- **TASKS TO CARRY OUT**:
[1] According to the LTL synthesis text, why has control synthesis on discrete-transition systems for LTL objectives drawn so much attention? Answer in one to three sentences.
[2] Can you resume the LTL synthesis text right after its final sentence?

- **ARTICLE**:
— begin —
We present a reinforcement learning (RL) framework to synthesize a control policy from a given linear temporal logic (LTL) specification in an unknown stochastic environment that can be modeled as a Markov Decision Process (MDP). Specifically, we learn a policy that maximizes the probability of satisfying the LTL formula without learning the transition probabilities. We introduce a novel rewarding and path-dependent discounting mechanism based on the LTL formula such that (i) an optimal policy maximizing the total discounted reward effectivelly maximizes the probabilities of satisfying LTL objectives, and (ii) a model-free RL algorithm using these rewards and discount factors is guaranteed to converge to such policy. Finally, we illustrate the applicability of our RL-based synthesis approach on two motion planning case studies.
Formal logics have been used to facilitate robot motion planning beyond its traditional focus on computing robot trajectories that, starting from an initial region, reach a desired goal without hitting any obstacles (e.g., [karaman2011sampling, karaman2011anytime]). Linear Temporal Logic (LTL) is a widely used framework for formal specification of high-level robotic tasks on discrete models. Thus, control synthesis on discrete-transition systems for LTL objectives has attracted a lot of attention (e.g., [vasile2013, smith2011, chen2012, kantaros2017, wolff2014]).
— end —
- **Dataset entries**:
— begin —
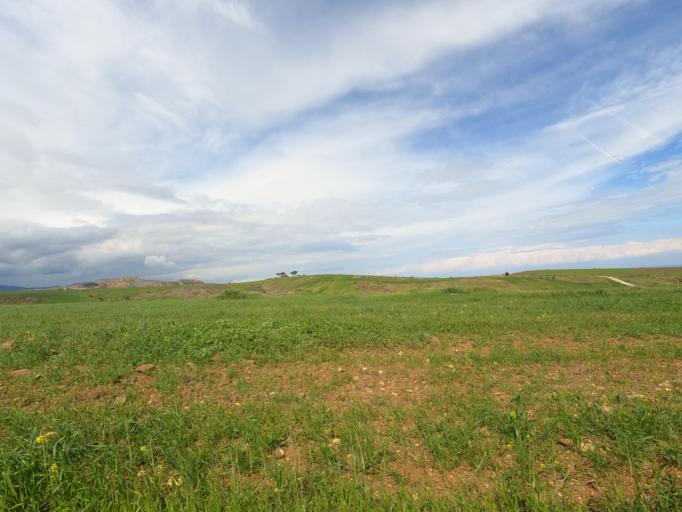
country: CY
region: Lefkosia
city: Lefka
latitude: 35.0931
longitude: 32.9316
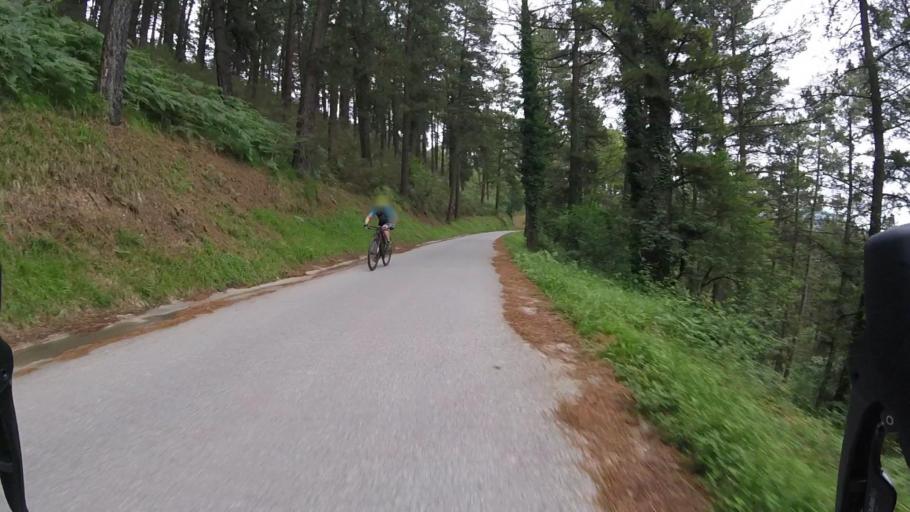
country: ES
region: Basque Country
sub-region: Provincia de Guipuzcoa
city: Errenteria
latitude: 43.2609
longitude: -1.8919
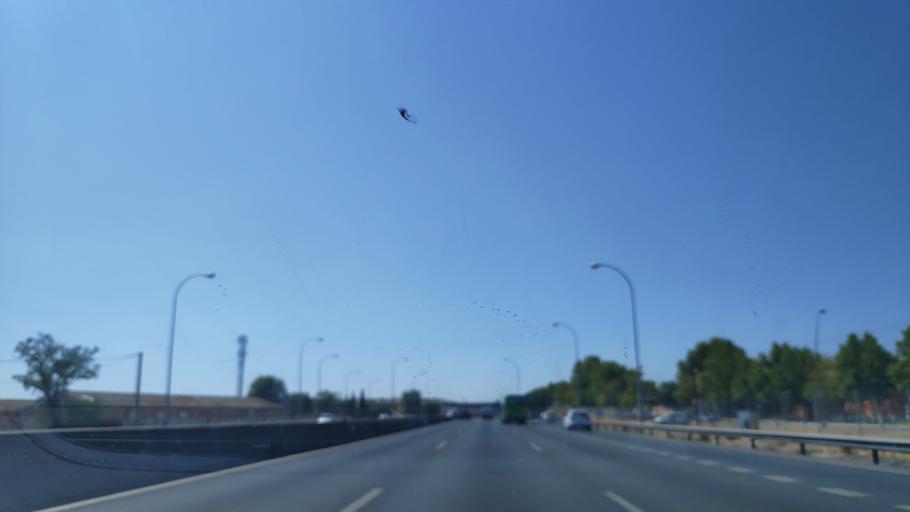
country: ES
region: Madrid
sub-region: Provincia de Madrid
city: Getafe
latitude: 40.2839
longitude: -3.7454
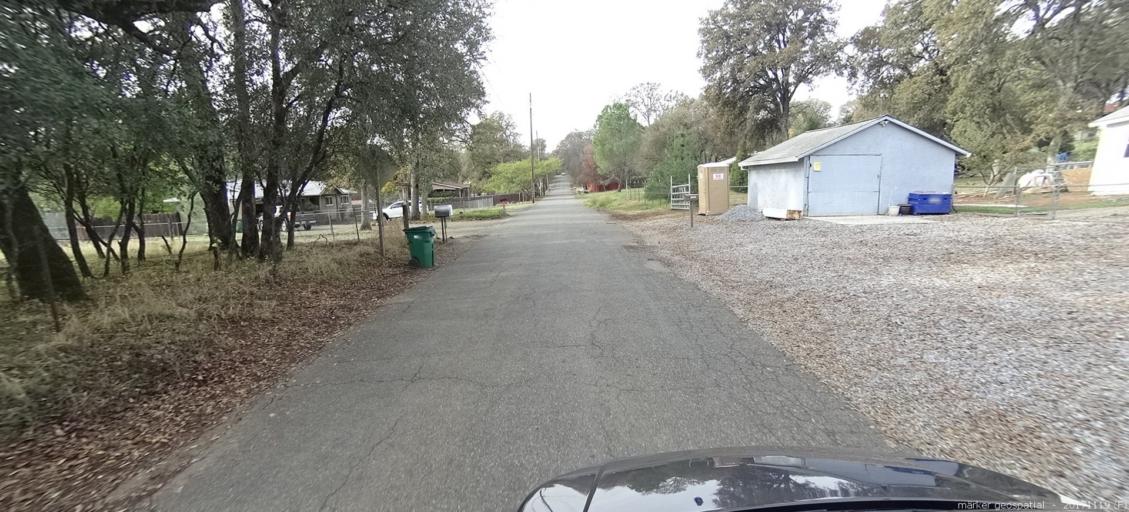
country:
— end —
- **RESPONSE LIST**:
[1] Linear Temporal Logic is a widely used framework for formally specifying high-level robotic tasks on discrete models. For that reason, control synthesis on discrete-transition systems for LTL objectives has attracted a lot of attention.

[2]
Another line of work considers motion planning for LTL objectives for systems that exhibit uncertainty coming from either robot dynamics or the environment, such as Markov Decision Processes (MDPs) [guo2018, guo2015multi, kantaros2019, lahijanian2012, wolff2012, kwiatkowska2013, ding2014]. One of the reasons for the focus on synthesizing control for an MDP, from a given LTL objective, is that by construction the obtained controller maximizes the probability of satisfying the specification. Furthermore, tools from probabilistic model checking [baier2008] can be directly used for synthesis. Yet, when the MDP transition probabilities are not known a priori, the control policy needs to be synthesized through learning from samples.
Accordingly, there is a recent focus on learning for control (i.e., motion planing) synthesis for LTL objectives (e.g., [fu2014, sadigh2014, li2017, li2018policy, brazdil2014]). Most model-based reinforcement learning (RL) methods are based on detection of end components, and provide estimates of satisfaction probabilities with probably approximately correct bounds (e.g., [fu2014, brazdil2014]). These approaches, however, need to first learn and store the MDP transition probabilities, and thus mostly have significant space requirements, restricting their use on systems with small and low-dimensional state spaces.
On the other hand, model-free RL methods derive the desired policies without storing a model of the MDP. The temporal logic tasks need to be represented by a reward function, possibly with a finite-memory, so that the optimal policy maximizing the discounted future reward, also maximizes the probability of satisfying the tasks. One approach is to use time-bounded temporal logic specifications that can be directly translated to a real-valued reward function (e.g., [aksaray2016, li2017]). Alternatively, unbounded LTL formulas can be transformed into an -automaton and the accepting condition of the automaton can be used to design the reward function.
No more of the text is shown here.